We lopen weer naar beneden terug, Ik moet in een gebouwtje aan de voet van de trap een handtekening zetten in het gastenboek en dan gaan we door naar Inyanto’s thuis. Hij heeft samen met wat kameraden een karateklub. En die moeten natuurlijk vereeuwigd worden.



Karateclub Na heel wat geouwefiep foto's en koekjes bij de thee, rijdt “kawan” Inyanto me terug naar Simon. Deze was trouwens op de “benteng” even langsgekomen om me te zeggen, dat ik nog gerust even kon langskomen. Weer komt er thee, “kue” en papaya op d
e tafel. Zo op deze manier kom ik gemakkelijk de dag door.

Dan neem ik van beide afscheid, spreek met ze af om samen ergens heen te gaan van avond, en kuier dan op mijn dooie gemak terug de stad in. Het is nog een hele toer om Teluk Kau terug te vinden. De jongen die me een paar salak verkoopt, helpt me een eind op weg. In de buurt van het postkantoor kom ik weer op bekend terrein. Na een mandi, loop ik van het hotel uit naar de dichstbijzijnde berg. Om daar te komen is nog niet zo gemakkelijk van wege de vele doodlopende straatjes in de kampung. Iemand brengt me dan met zijn brommer tot in een kampung aan de andere kant van de rivier en aan de voet van de lage heuvel/berg. Met een heel stel kinderen om me heen, zwoeg ik me naar boven..Het zweet stroomt met liters.tegelijk uit mijn lijf’ naar buiten. Maar ook hier weer niet voor niets, het uitzicht boven is te gek.


Inyanto's thuis Gorontalo




Weer begint het een beetje te regenen en daarom wil de oudste van de jongens zo snel mogelijk terug naar beneden, want als het goed hard begint te regenen hier, dan spoelt de halve berg naar beneden door erosie. Zo rap als die kinderen zijn op hun blote voeten zo langsaam ben ik, vooral omdat de helling waarlangs we nu omlaag gaan nog veel steiler is, als die van toen straks aan de andere kant. Diverse keren kan ik me van een enorme schuiver vrijwaren door op het laatste moment een boomtak, graspol of struik te grijpen.

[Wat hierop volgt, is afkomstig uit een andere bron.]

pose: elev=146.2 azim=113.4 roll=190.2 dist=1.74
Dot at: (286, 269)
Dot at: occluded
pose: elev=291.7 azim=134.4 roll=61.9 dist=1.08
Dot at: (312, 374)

Beneden komen we aan op het "kekuburan belanda”. Er liggen alleen mensen mef Indische namen, maar de meeste namen hebben een Nederlandse tekst, vandaar dat “belanda” natuurlijk. Vervolgens wordt ik naar het huis van een oude (stokoude) ”nenek” gevoerd, die vroeger onderwijzeres is geweest aan de Nederlandse school. Indertussen is de kinderschaar tot bijna aan de horizon aangegroeid en dat iriteerd het vrouwtje mateloos: "Orang ini manusia juga” en ze moesten maar gauw weer gaan spelen. Ik probeer ze wat gerust te stellen, maar dat helpt niet veel. Dus schuil ik er niet al te lang, ondanks dat de regen er nu met bakken tegelijkertijd uitkomt. Massa’s blubber spoelt er al van de helling omlaag.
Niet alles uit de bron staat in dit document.